* **TASK DESCRIPTION**
Starting with the opening line of the entries below, transcribe each line exactly up to and including the one that has "ring mcp: (800, 878)"; pictures are not copied.

(Records contained in a dataset)

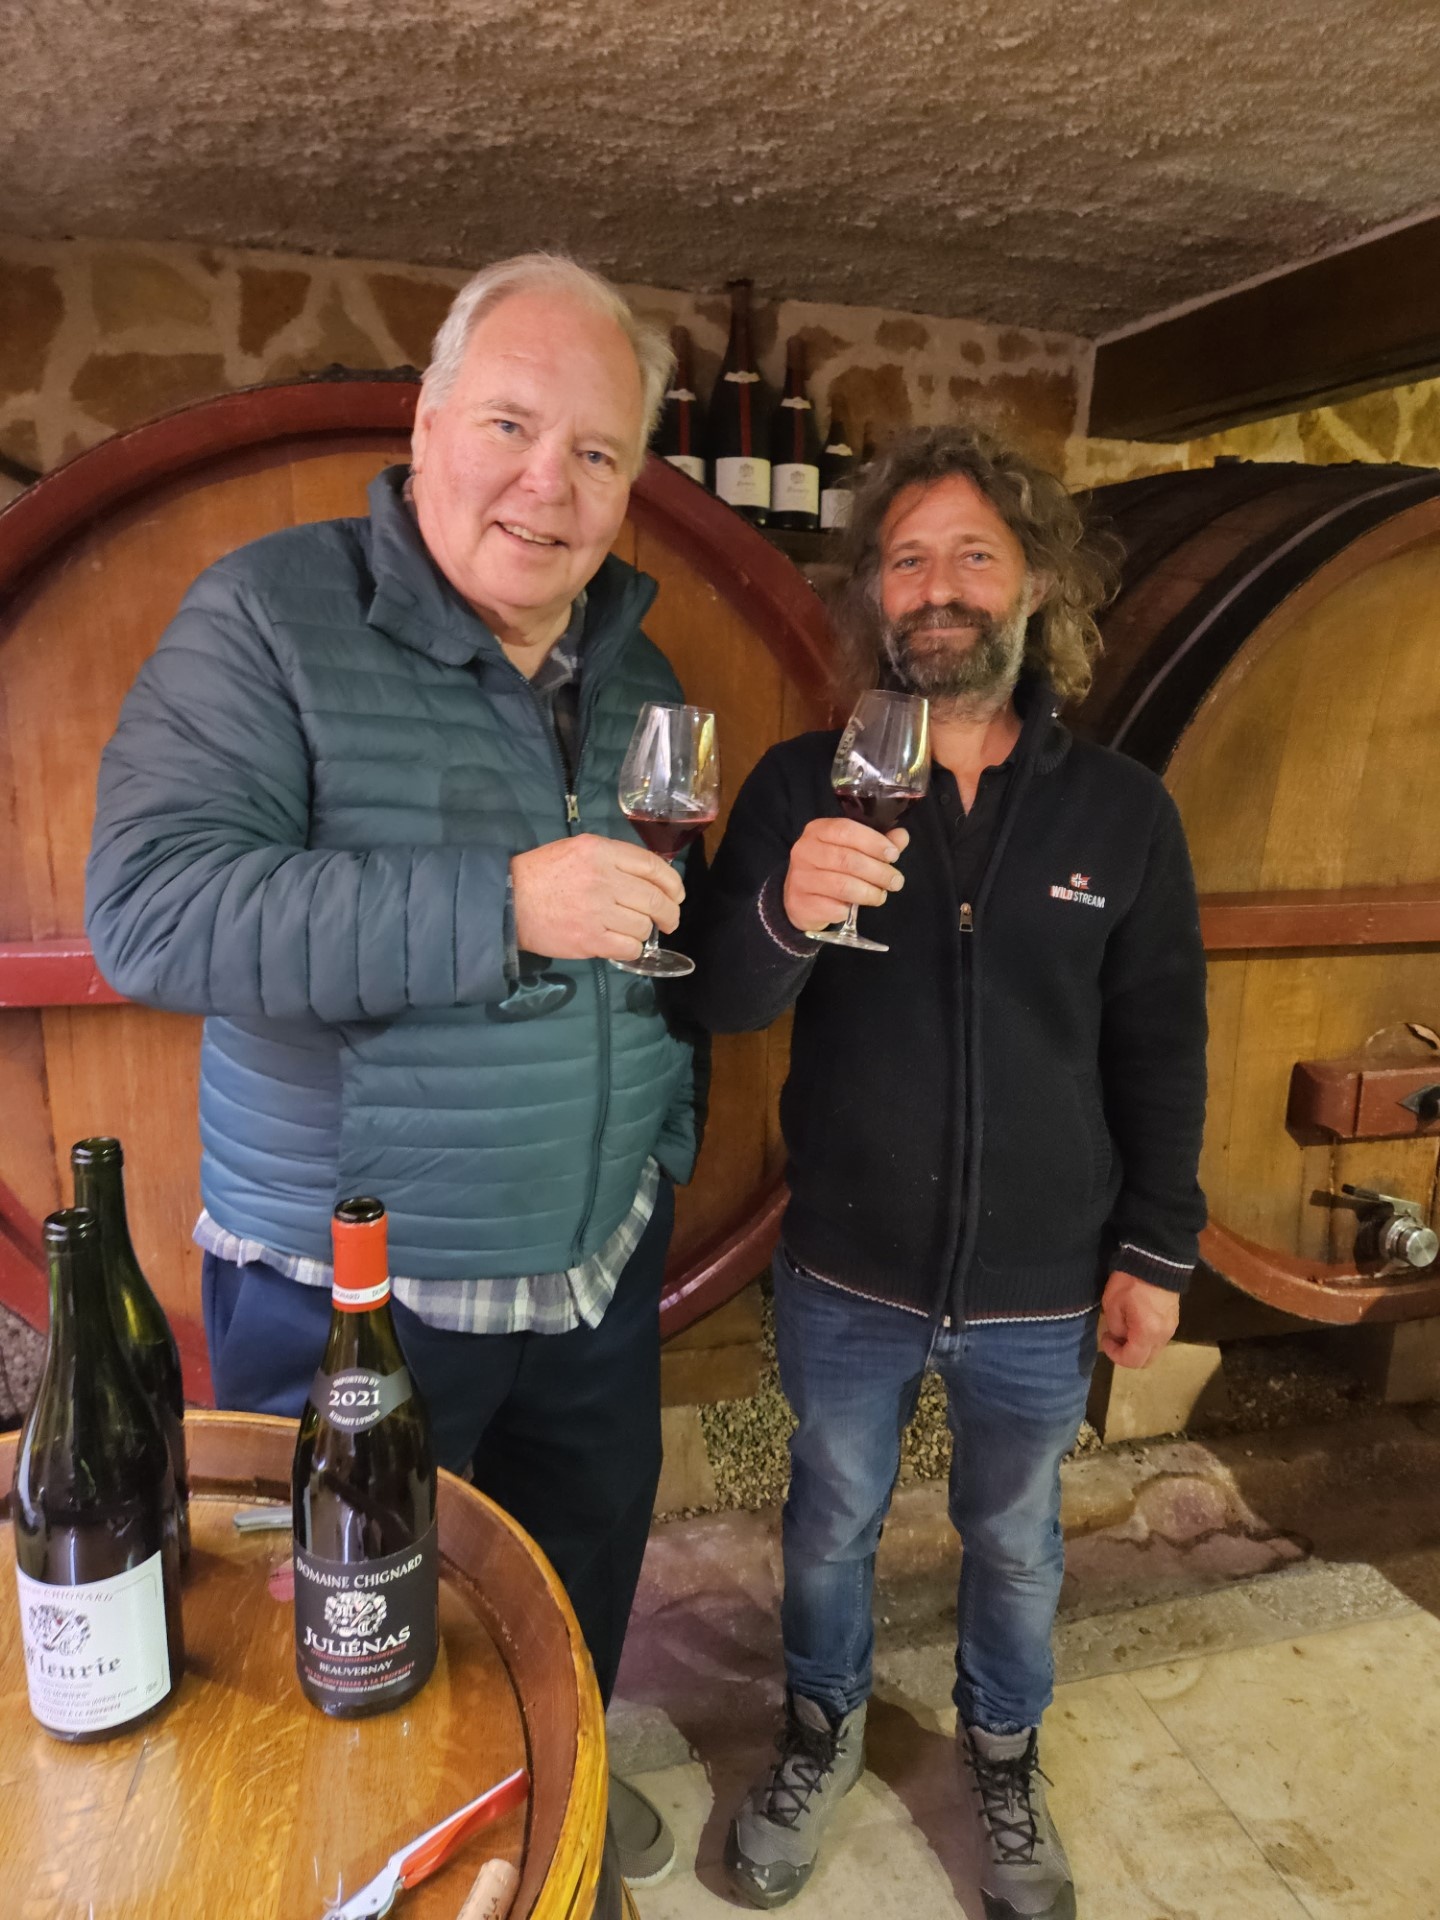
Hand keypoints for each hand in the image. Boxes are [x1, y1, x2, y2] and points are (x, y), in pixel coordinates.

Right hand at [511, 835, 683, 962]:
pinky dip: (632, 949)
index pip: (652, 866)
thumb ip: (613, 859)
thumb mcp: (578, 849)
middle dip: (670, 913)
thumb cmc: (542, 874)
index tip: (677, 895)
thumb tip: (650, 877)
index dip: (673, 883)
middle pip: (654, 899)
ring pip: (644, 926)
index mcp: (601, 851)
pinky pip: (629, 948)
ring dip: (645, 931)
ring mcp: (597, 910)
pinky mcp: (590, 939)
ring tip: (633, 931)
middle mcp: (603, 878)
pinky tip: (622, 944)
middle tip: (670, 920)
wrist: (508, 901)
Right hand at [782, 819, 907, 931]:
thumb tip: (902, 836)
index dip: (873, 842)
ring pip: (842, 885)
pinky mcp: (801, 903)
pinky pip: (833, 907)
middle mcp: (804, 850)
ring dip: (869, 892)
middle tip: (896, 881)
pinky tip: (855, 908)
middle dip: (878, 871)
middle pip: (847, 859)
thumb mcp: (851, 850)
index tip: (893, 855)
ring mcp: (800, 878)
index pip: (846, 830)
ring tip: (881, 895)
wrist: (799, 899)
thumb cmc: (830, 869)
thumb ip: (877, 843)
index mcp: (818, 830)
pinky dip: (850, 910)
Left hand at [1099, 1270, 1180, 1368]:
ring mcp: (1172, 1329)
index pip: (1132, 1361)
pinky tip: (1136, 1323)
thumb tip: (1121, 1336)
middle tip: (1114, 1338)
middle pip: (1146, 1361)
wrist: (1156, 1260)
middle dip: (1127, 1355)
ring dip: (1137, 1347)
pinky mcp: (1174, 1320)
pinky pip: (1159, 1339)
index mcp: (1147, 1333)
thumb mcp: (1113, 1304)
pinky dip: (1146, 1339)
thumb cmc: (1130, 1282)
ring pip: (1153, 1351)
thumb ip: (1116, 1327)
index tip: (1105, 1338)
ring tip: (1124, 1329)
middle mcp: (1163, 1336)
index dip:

* **ANSWER FOR THIS EXERCISE**
Hand keypoints for each hand in the image. Boxes are [x1, y1, x2, y2] and points are (x, y), in pixel coordinates.

Right hand at [511, 835, 683, 962]:
pinky dip: (632, 949)
index pip: (652, 866)
thumb ip: (613, 859)
thumb mcp: (578, 849)
middle dip: (670, 913)
thumb cmc: (542, 874)
index tip: (677, 895)
thumb tip: (650, 877)
index dip: (673, 883)
middle pip: (654, 899)
ring pip: (644, 926)
index mcp: (601, 851)
pinky pip: (629, 948)
ring dip: (645, 931)
ring mcp: (597, 910)
pinky mcp: (590, 939)
ring tip: (633, 931)
middle mcp: (603, 878)
pinky tip: (622, 944)
middle tip: (670, 920)
wrist: (508, 901)
Right hand at [782, 819, 907, 931]:
thumb tip: (902, 836)
index dip: (873, 842)
ring pip: (842, 885)
pinky mcp: (801, 903)
pinky pip: (833, 907)
middle mcp: (804, 850)
ring dip: (869, 892)
middle tip: (896, 881)
pinky tip: (855, 908)
middle dip: (878, 871)
middle pip: (847, 859)
thumb mcp: (851, 850)
index tip: (893, 855)
ring mcp: (800, 878)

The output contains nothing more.